Primary microcephaly and microcephalic primordial dwarfism (MPD) are a spectrum of genetic disorders characterized by reduced brain size and, in MPD, reduced body size. Most identified primary microcephaly and MPD genes function at centrosomes, kinetochores or in DNA damage response (DDR). The mechanisms underlying microcephaly, such as reduced cell proliferation or increased apoptosis, have predominantly been inferred from cell culture phenotypes; animal models are less common, but may reveal additional neurodevelopmental functions for these genes. We are systematically screening mutant and RNAi lines of microcephaly and MPD gene orthologs in Drosophila melanogaster to establish animal models and thus shed light upon the mechanisms underlying microcephaly.
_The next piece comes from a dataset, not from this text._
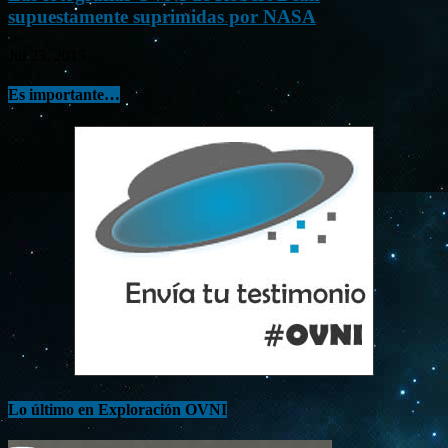
supuestamente suprimidas por NASA
Jul 23, 2015
Es importante…
Lo último en Exploración OVNI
Nopo is the ortholog of the MPD gene TRAIP and encodes an E3 ubiquitin ligase that regulates DDR pathways. We found that nopo mutants have major defects in the development of the mushroom body (MB), which is a brain region critical for memory formation. Spc105r is the ortholog of the human microcephaly gene KNL1 and encodes a critical kinetochore-associated protein. We found that knockdown of Spc105r in neural stem cells completely disrupts organization of the central brain, but not the optic lobes; knockdown in post-mitotic neurons is even more severe, suggesting a novel non-mitotic role for kinetochore proteins in neural development. These exciting results suggest that, as we continue to screen for and characterize microcephaly and MPD mutant and knockdown phenotypes in D. melanogaster, we are likely to uncover additional novel functions and establish a better understanding of the mechanisms underlying these diseases.